● What the task requires
Rename "white banner" to "cloth banner" in all of the material below, leaving every other word unchanged, and leave the pictures out of your answer.

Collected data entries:
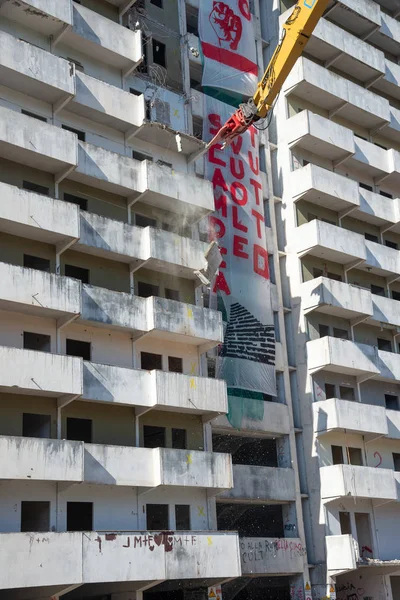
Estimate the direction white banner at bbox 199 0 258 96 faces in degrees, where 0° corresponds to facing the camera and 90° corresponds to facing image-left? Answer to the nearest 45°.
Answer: approximately 0°

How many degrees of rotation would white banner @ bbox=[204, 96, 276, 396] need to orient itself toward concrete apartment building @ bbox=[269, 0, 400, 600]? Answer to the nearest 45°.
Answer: approximately 135° to its left

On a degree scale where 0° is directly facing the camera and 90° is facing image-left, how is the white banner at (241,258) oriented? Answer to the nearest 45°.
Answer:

● Task output
Estimate the direction cloth banner at bbox 199 0 258 96 faces in degrees, where 0° corresponds to facing the camera and 90° corresponds to facing image-left? Answer to the nearest 45°.
Answer: approximately 0°

How many degrees of rotation would cloth banner @ bbox=[204, 96, 276, 396] need to orient itself toward concrete apartment building @ bbox=[269, 0, 400, 600]? Answer to the nearest 45°.
Answer: approximately 135° to its left

On a degree scale where 0° is directly facing the camera and 90° is facing image-left, how is the cloth banner at (241,258) oriented? Answer to the nearest 45°.
Answer:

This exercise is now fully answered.